# READING TEXT:
⟨

Additionally, we noted in a previous post that in Psalm 95 an unnamed voice addresses Israel with an admonition not to be stubborn as the people were at Meribah and at Massah (95:7b-11). Meribah is mentioned again at 106:32 with emphasis on its consequences for Moses—but is mentioned elsewhere in the Psalter only at 81:8.  Finally, Moses (as well as Aaron and Samuel) enter suddenly into Psalm 99 in a reminder of Yahweh’s rule over Israel via law and decree at Sinai.

⟩

# EXTRACTED RECORDS:
⟨

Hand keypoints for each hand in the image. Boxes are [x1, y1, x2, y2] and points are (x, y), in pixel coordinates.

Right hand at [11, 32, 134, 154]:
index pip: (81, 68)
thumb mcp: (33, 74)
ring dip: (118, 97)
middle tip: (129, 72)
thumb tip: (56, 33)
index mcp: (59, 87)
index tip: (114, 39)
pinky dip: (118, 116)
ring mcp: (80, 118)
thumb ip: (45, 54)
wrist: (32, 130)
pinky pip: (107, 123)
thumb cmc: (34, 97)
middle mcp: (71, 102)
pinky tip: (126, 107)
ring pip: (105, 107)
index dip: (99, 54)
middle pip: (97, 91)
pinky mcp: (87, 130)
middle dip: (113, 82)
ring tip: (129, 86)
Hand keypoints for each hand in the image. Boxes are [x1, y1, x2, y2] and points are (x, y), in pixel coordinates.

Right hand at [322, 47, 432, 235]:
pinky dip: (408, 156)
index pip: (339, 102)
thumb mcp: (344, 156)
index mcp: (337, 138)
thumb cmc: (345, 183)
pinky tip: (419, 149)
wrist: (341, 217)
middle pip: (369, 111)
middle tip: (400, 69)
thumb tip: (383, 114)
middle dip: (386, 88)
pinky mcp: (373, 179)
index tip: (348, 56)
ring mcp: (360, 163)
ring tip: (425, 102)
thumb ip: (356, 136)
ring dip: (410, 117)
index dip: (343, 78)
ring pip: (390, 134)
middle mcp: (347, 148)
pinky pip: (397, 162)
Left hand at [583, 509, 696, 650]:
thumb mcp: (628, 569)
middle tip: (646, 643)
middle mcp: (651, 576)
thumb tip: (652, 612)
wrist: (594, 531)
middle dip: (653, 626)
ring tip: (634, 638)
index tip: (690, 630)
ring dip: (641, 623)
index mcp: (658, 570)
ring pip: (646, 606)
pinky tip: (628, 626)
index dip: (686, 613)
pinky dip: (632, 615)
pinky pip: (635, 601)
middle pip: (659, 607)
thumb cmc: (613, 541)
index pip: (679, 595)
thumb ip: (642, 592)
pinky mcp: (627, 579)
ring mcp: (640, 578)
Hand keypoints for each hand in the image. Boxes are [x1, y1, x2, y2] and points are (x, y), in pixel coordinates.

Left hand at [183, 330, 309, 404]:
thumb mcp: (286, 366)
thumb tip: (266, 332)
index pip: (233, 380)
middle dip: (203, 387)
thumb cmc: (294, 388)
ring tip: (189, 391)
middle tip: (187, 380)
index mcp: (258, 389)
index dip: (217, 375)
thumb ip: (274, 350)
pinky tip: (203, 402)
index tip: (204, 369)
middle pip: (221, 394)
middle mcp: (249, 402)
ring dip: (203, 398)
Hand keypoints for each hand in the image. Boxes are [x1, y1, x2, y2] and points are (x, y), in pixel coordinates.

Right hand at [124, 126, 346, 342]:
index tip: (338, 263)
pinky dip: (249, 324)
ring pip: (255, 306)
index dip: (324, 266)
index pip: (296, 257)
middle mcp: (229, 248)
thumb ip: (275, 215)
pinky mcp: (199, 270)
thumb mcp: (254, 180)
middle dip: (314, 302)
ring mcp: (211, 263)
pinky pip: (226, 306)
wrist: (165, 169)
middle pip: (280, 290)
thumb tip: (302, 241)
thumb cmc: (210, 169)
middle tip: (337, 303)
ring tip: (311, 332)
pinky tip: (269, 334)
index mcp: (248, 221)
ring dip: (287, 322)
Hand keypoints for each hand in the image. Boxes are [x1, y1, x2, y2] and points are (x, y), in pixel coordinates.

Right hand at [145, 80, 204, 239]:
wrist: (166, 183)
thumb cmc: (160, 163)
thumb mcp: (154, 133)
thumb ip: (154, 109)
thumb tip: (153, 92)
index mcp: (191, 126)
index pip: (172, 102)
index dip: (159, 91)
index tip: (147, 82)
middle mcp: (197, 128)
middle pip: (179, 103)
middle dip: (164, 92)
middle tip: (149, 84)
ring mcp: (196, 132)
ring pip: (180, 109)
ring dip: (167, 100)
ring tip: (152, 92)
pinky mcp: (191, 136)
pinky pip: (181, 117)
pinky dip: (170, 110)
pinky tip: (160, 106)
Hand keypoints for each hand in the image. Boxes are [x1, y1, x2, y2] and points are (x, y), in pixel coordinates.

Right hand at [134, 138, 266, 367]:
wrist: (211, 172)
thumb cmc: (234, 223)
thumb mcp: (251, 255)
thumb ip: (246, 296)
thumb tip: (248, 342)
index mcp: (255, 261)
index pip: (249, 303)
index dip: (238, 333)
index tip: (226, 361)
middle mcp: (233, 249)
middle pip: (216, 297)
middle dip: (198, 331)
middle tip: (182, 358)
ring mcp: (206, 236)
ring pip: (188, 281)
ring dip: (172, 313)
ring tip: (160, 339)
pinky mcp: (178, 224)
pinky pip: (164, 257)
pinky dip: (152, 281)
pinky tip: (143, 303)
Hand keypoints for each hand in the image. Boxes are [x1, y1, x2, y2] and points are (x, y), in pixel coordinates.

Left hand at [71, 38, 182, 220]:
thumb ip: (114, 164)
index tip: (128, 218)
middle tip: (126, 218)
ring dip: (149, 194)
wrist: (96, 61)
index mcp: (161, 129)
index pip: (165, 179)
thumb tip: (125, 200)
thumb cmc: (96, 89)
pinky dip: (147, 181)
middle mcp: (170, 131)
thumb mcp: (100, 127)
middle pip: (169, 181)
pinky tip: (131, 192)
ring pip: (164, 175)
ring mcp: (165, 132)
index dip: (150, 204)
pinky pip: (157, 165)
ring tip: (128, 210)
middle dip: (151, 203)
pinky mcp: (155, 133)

⟩

# INSTRUCTIONS:
**1)** List every psalm that the passage on the Psalms refers to by number, in the order they first appear.
**2)** Reproduce the part of the passage on the Psalms that opens with the words containing "Additionally, we noted" and closes with "decree at Sinai.".
The rows have no connection to the passage on the Psalms.

# RESPONSES FOR EACH TASK:
**1)** Psalm 95, Psalm 106, Psalm 81, Psalm 99

**2)**
Additionally, we noted in a previous post that in Psalm 95 an unnamed voice addresses Israel with an admonition not to be stubborn as the people were at Meribah and at Massah (95:7b-11). Meribah is mentioned again at 106:32 with emphasis on its consequences for Moses—but is mentioned elsewhere in the Psalter only at 81:8.  Finally, Moses (as well as Aaron and Samuel) enter suddenly into Psalm 99 in a reminder of Yahweh’s rule over Israel via law and decree at Sinai.